━━━ Information given
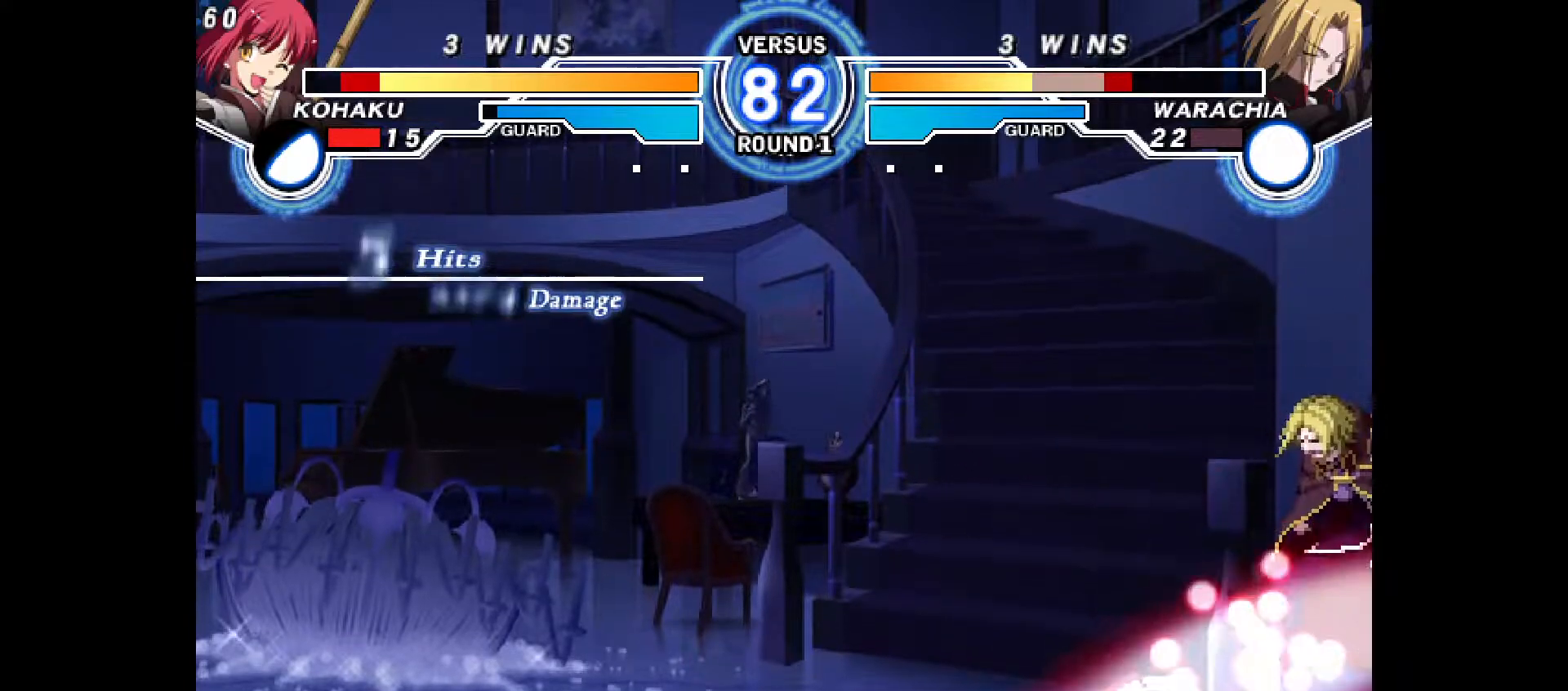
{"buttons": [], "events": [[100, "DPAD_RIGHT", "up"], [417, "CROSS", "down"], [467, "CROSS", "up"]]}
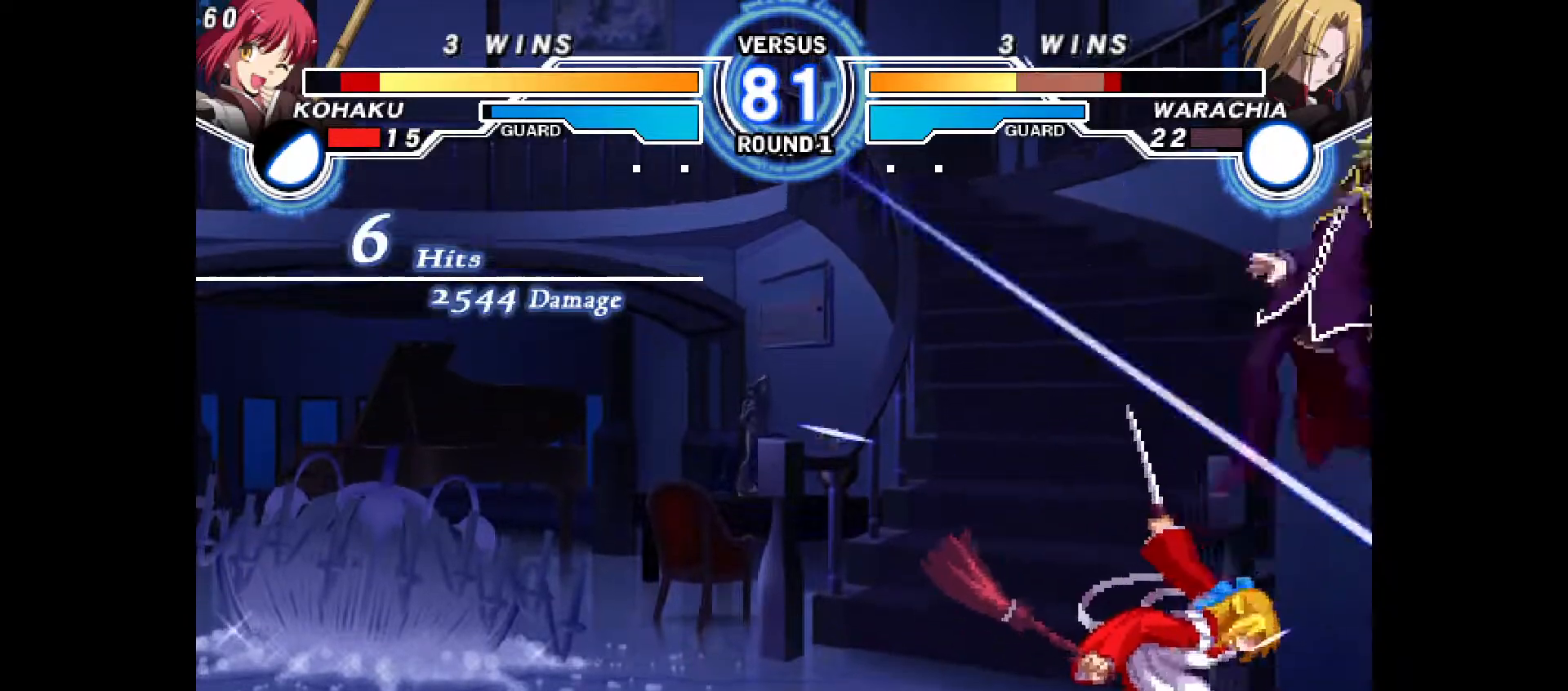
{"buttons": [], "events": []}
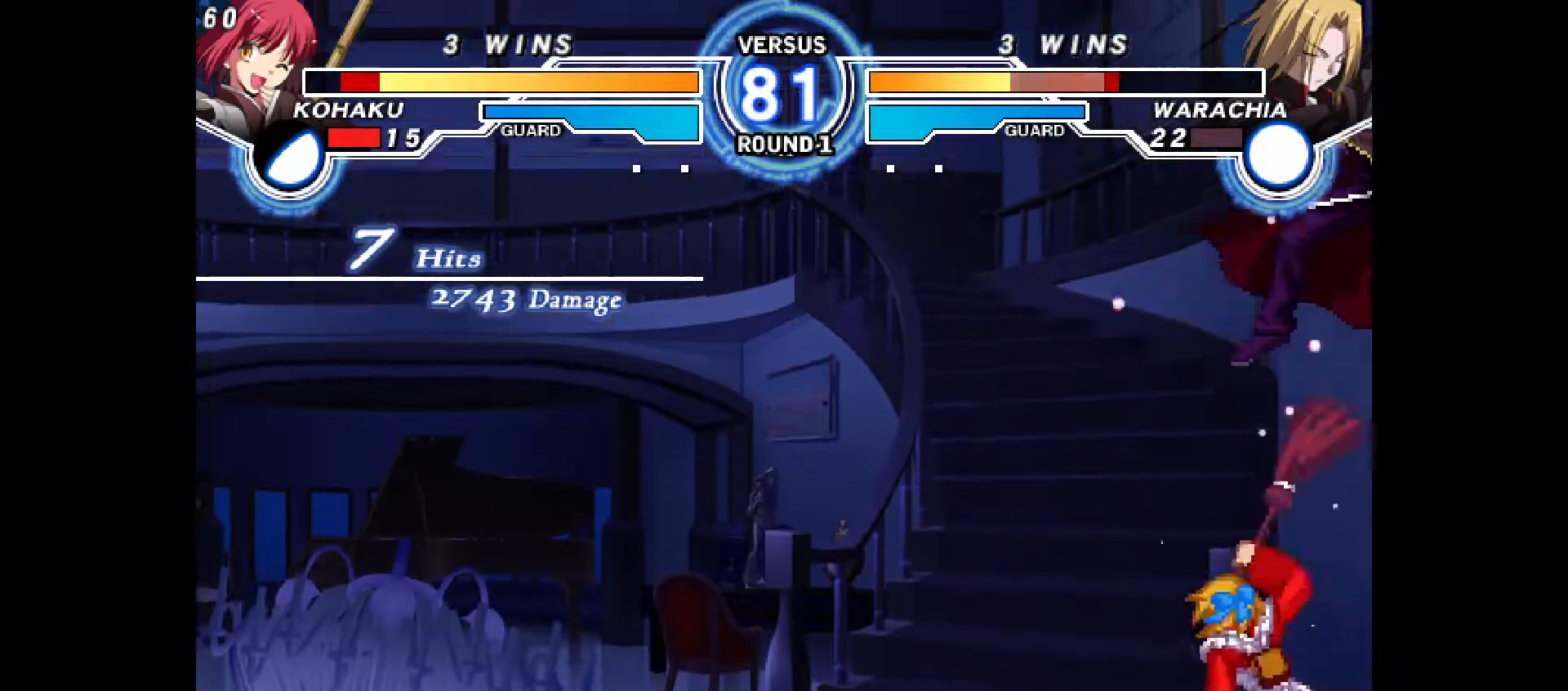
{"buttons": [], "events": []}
━━━━━━
━━━ Information given
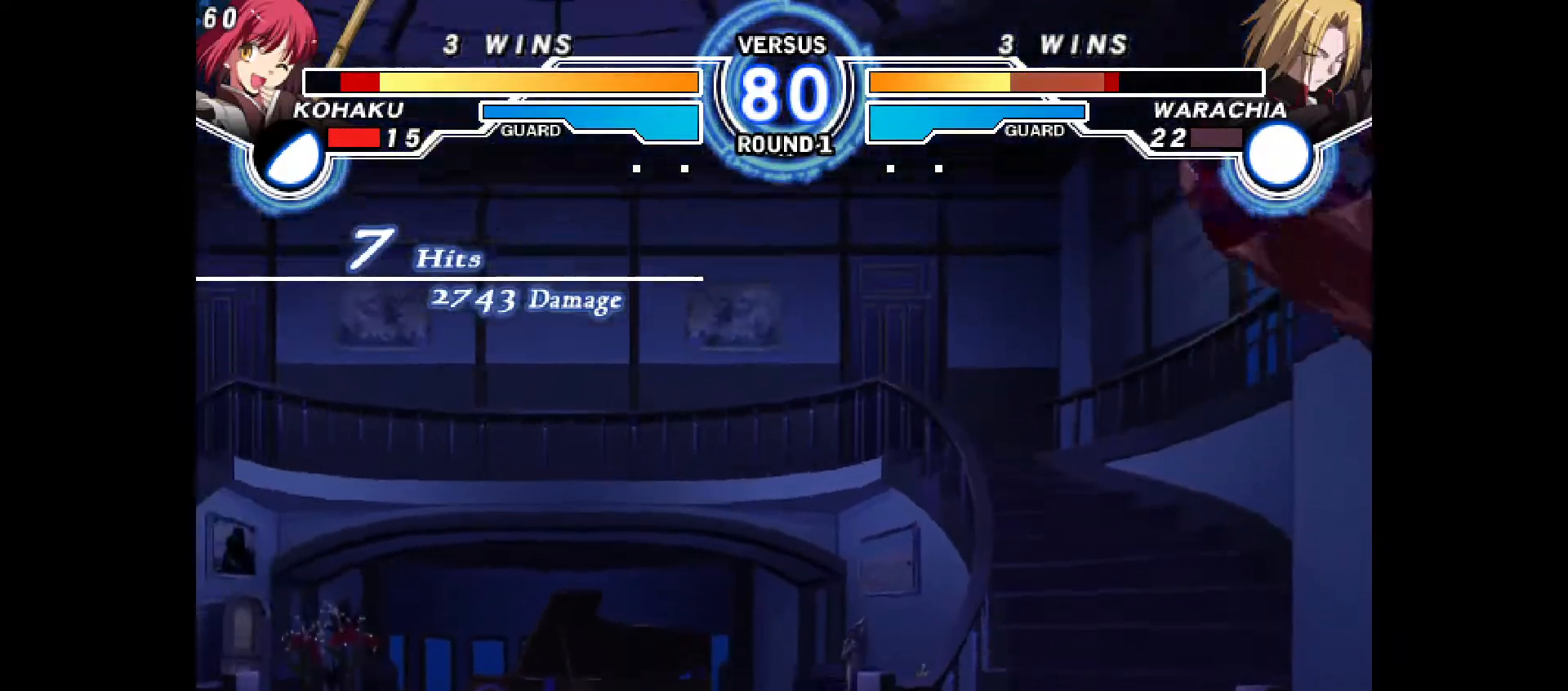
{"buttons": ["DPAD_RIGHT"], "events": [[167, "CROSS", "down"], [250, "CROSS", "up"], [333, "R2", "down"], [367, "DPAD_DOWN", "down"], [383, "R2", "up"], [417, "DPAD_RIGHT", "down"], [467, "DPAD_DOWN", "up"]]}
━━━━━━
#### Task to complete:
Among the lines above, find those with the string "CROSS" and copy them.

#### Output for this exercise:
{"buttons": [], "events": [[100, "DPAD_RIGHT", "up"], [417, "CROSS", "down"], [467, "CROSS", "up"]]}
{"buttons": ["DPAD_RIGHT"], "events": [[167, "CROSS", "down"], [250, "CROSS", "up"], [333, "R2", "down"], [367, "DPAD_DOWN", "down"], [383, "R2", "up"], [417, "DPAD_RIGHT", "down"], [467, "DPAD_DOWN", "up"]]}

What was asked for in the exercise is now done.